А таким складником разве что лягушек можно холостить или дудки, пока коров пасешь, вырезать. Табак им уже не порубишь. Лезвие как ивовый листок, черенок — щепочка. Наденет кто на гулянку куртку потолще — ему такой ножик — тьфу, до кожи не достанет. Притом в деревне всякая мелюзга, от горшка два вершка, со складником расхаживает. На любой ярмарке можно было такой купить или выиграть: выудить удочкой, сбить из духового ружья. Но на гулянку со складником идти все равно что с пустыми руками.

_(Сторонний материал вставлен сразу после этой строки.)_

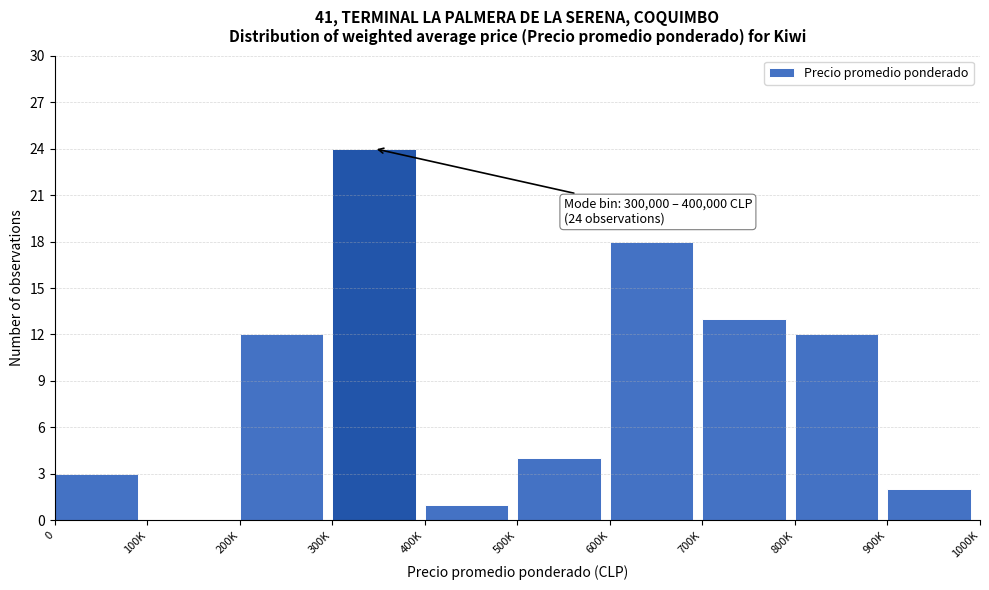

Reading right to left, transcribe all the data shown in this chart.

900K=2	800K=12	700K=13	600K=18	500K=4	400K=1	300K=24	200K=12	100K=0	0=3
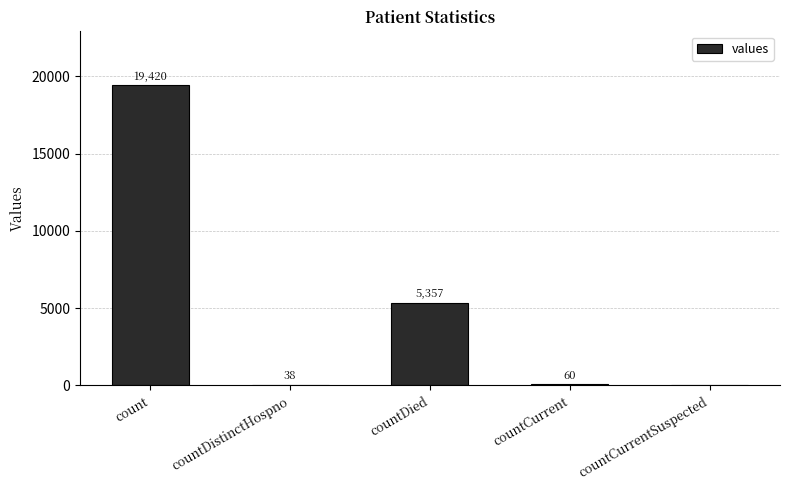

What value does the data have at countDied?

5357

Ну а после буфета — танцы. Сперва все чинно, благородно. Для начала приглашаешь барышню, которая незанятая на скамейке сидит или стоит с подружкой. И в пояс ей поклонишься. И ручку поцелуешь. И особо сильно не прижимаешь, потому как выпито всего ничего, стопочка для разгону. Да и светло еще, солнце только повернуло к закату, светит прямо в окна. И старых баб полно, сидят, точно вороны, на лавках у стен, и каждую пару, как короеды, сверлят глазами. И ребятня еще шныряет по залу, будто это детский приют. Еще музыканты не поужинали и одни только медленные играют. Еще все танцуют, как затейник велит. Пара за парой, в кружок, пара направо, пара налево, взяться за руки, барышни в серединку, барышни выбирают кавалеров! И пожарные в золотых касках еще трезвехонькие стоят у входа, как у гроба господня, и глядят, не перепился ли кто. А кто перепил и задирается, того за шиворот и во двор. Еще и барышня могла тебе сказать — свинья.